The constant political crisis in Haiti has been a major deterrent to development in that neighboring country. In an interview with El Dia, Haitian ambassador Smith Augustin provides insights into Haitian migration and the issues on the table. President Luis Abinader has met twice with Haitian President Jovenel Moise. Moise has announced parliamentary constitutional reform and elections in September 2021.
In the interview, Augustin explained he is a product of the Dominican university system. He studied at the Technology Institute of Santo Domingo (Intec) and did pastoral studies with the Jesuits at Centro Bonó.
He says his experience and that of thousands of Haitians that have studied here is positive and that is why so many students keep coming. He did not have statistics on how many Haitians study here. He said they could be 4,000 to 20,000.
He could not quantify the number of Haitians living in the DR. He said the Second National Poll in 2017 estimated these at 500,000 and more than 200,000 Dominicans of Haitian descent, for around 800,000 Haitians.
He said Haitians who live here are busy surviving and live with poor Dominicans, not giving a thought to racism or discrimination. He said Haitians are not a threat, they are just people seeking to make a living.
He explained the push for constitutional reform in Haiti is to give more power to the Executive Branch. He said the plan is to move from a parliamentary model more to one such as in the United States or the Dominican Republic. He said the idea is to reduce the parliament to a single chamber, the Chamber of Deputies, eliminating the Senate. The people of Haiti are convened to a referendum to approve the Constitution on 25 April 2021.
The schedule for elections in Haiti is a first election on 19 September. A second round including the municipal elections is set for 21 November 2021. On 22 January 2022 the definitive results will be known and by 7 February 2022, Haiti should have a new President. He says the law does not allow Moise to seek reelection.
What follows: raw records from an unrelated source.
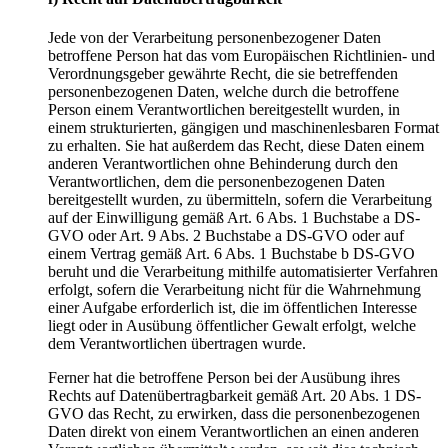
Jede von der Verarbeitung personenbezogener Daten
betroffene Person hat das vom Europäischen Richtlinien- und
Verordnungsgeber gewährte Recht, die sie betreffenden
personenbezogenen Daten, welche durch die betroffene
Person einem Verantwortlichen bereitgestellt wurden, in
einem strukturierten, gängigen und maschinenlesbaren Format
zu erhalten. Sie hat außerdem das Recht, diese Daten einem
anderen Verantwortlichen ohne Behinderung durch den
Verantwortlichen, dem die personenbezogenen Daten
bereitgestellt wurden, zu übermitteln, sofern die Verarbeitung
auf der Einwilligung gemäß Art. 6 Abs. 1 Buchstabe a DS-
GVO oder Art. 9 Abs. 2 Buchstabe a DS-GVO oder auf
einem Vertrag gemäß Art. 6 Abs. 1 Buchstabe b DS-GVO
beruht und die Verarbeitung mithilfe automatisierter Verfahren
erfolgt, sofern die Verarbeitung nicht für die Wahrnehmung
einer Aufgabe erforderlich ist, die im öffentlichen Interesse
liegt oder in Ausübung öffentlicher Gewalt erfolgt, welche
dem Verantwortlichen übertragen wurde.
Ferner hat die betroffene Person bei der Ausübung ihres
Rechts auf Datenübertragbarkeit gemäß Art. 20 Abs. 1 DS-
GVO das Recht, zu erwirken, dass die personenbezogenen
Daten direkt von einem Verantwortlichen an einen anderen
He said the problems with delays in issuing passports is because these are presently only issued in Port au Prince or Washington, D.C. He said the solution is to allow Haitian consulates in Barahona, Santiago, Higuey and Dajabon to issue the passports. He says efforts are underway with Unicef to make it easier for Haitians to get birth certificates at birth. He admits this will facilitate Haitians regularizing their status after migrating to the Dominican Republic. Most Haitians do not have any identity.
He observed the Dominican Republic sells US$1 billion to Haiti, but purchases less than US$3 million. He wants to see more local sales of Prestige beer and Barbancourt rum. He says wealthy Haitians have invested heavily in the Dominican Republic in hotels, real estate, among other areas. He favors a free trade agreement, but says it has to be a win win situation.
He says there is a permanent struggle regarding contraband. He favors that Haiti accept what is declared in the Dominican Republic’s Customs Agency because of the better controls. He said Haiti loses out at around US$500 million a year because of lack of effective customs controls.
On his list of priorities is getting the Dominican government to issue special student visas for Haitian students. He said more than 80% of those who study have only a regular tourist visa, which means they constantly have to be renewing at a high cost. Haitians who study at local universities pay as locals. He said the local authorities are in agreement that Haitians can register online and then take that registration to the Dominican consulate to get a student visa.